Feedback and iteration is key to any successful design, and with mixed reality experiences this sort of feedback often skews to more technical concepts, especially given the relative nascence of mixed reality’s technology and tools. Building your design team’s skills in technical areas, including a proficiency with tools like Unity or Unreal, helps those individuals better understand the approach of developers and provide more effective feedback during prototyping. Similarly, developers who understand the fundamental UX concepts of mixed reality experiences (and potential design pitfalls) can help them offer implementation insights during the early phases of planning.

We usually get questions from partners working in mixed reality about how best to grow their team and skill sets with 3D tools. This is a difficult question to answer given the state of the industry, as teams are faced with building tomorrow’s experiences with yesterday’s tools. Many teams are gathering individuals with backgrounds in gaming and entertainment, where 3D development has been a staple for decades, or encouraging their existing teams to pick up tools like Unity and 3D modeling software. While these are both essential needs for meeting the baseline of mixed reality experiences today, there will very likely be a great number of specialized tools and skills to help build tomorrow’s ground-breaking applications.

The field of mixed reality design will change dramatically in the near future, with more focus on data and cloud services in holographic experiences. This next generation of experiences will take advantage of advanced natural language processing and real-time computer vision, as well as more inherently social scenarios within immersive experiences. For example, experiences in virtual reality allows designers to build imaginative environments and spaces, requiring a skill set more akin to architecture or psychology rather than traditional interface design. Or consider experiences in the real world with HoloLens, where the use cases often involve highly specialized fields such as medicine, engineering, or manufacturing, where specific environments and real-time data are essential elements of the experience. Working across roles, leveraging both design and specialized knowledge, and having a willingness to learn new tools are invaluable skill for teams working in mixed reality.

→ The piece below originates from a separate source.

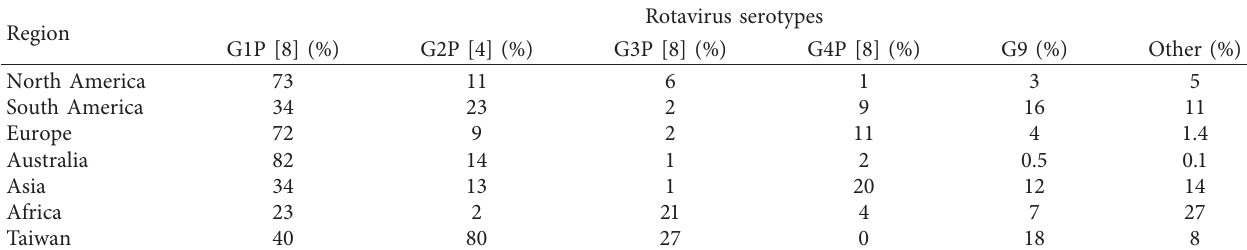
Table 4: Geographic distribution of rotavirus serotypes.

Helping your team explore mixed reality quickly and effectively

In the early days of HoloLens, these techniques were borne out of necessity as the device’s early prototype hardware proved to be a less than ideal format for quickly iterating through design ideas. Interaction methods, including fundamental UI in the operating system were explored with bodystorming, while acting helped our usability team understand fundamental user behaviors for scenarios in the workplace. In the end, the team was able to establish a strong baseline for the core UX of HoloLens, communicating concepts across team roles, allowing OS development to move quickly in parallel with hardware development.

Whether it is bodystorming, acting, reviewing with experts, or storyboarding, these techniques are intended to save you time and effort. While we are still very much in the early days of HoloLens and virtual reality development, expanding your design process for mixed reality will help your team spend their energy exploring new and challenging design problems rather than overcoming difficulties communicating ideas.